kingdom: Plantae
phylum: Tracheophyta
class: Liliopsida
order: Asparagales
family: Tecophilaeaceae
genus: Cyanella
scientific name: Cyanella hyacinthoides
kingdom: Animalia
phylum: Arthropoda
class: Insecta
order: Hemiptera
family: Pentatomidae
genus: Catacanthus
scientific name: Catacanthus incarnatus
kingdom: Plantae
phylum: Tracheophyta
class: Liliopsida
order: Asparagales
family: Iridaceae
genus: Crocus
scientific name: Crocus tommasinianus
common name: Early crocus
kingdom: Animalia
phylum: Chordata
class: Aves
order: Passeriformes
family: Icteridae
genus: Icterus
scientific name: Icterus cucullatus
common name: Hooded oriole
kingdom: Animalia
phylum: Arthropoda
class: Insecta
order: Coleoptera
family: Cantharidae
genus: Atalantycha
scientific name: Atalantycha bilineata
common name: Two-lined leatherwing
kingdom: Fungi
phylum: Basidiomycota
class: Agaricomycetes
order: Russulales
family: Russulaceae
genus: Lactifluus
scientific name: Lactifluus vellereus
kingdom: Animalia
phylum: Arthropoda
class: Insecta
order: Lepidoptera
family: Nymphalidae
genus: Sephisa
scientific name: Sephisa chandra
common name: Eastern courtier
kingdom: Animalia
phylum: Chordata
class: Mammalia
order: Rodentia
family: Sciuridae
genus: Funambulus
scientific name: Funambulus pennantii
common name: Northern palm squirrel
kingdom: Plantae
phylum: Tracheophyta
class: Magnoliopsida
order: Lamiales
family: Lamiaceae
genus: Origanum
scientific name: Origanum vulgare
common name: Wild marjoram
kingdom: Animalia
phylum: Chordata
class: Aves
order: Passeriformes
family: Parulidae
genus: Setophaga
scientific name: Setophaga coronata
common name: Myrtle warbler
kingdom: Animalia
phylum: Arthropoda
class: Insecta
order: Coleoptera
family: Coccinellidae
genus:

#####

*Directions for this task*. Render the lines from the one containing "common name: Wild marjoram" through the last line of the items, both included, as a numbered list, omitting blank lines.

*Right answer*.
1. common name: Wild marjoram
2. kingdom: Animalia
3. phylum: Chordata
4. class: Aves
5. order: Passeriformes
6. family: Parulidae
7. genus: Setophaga
8. scientific name: Setophaga coronata
9. common name: Myrtle warbler
10. kingdom: Animalia
11. phylum: Arthropoda
12. class: Insecta
13. order: Coleoptera
14. family: Coccinellidae
15. genus:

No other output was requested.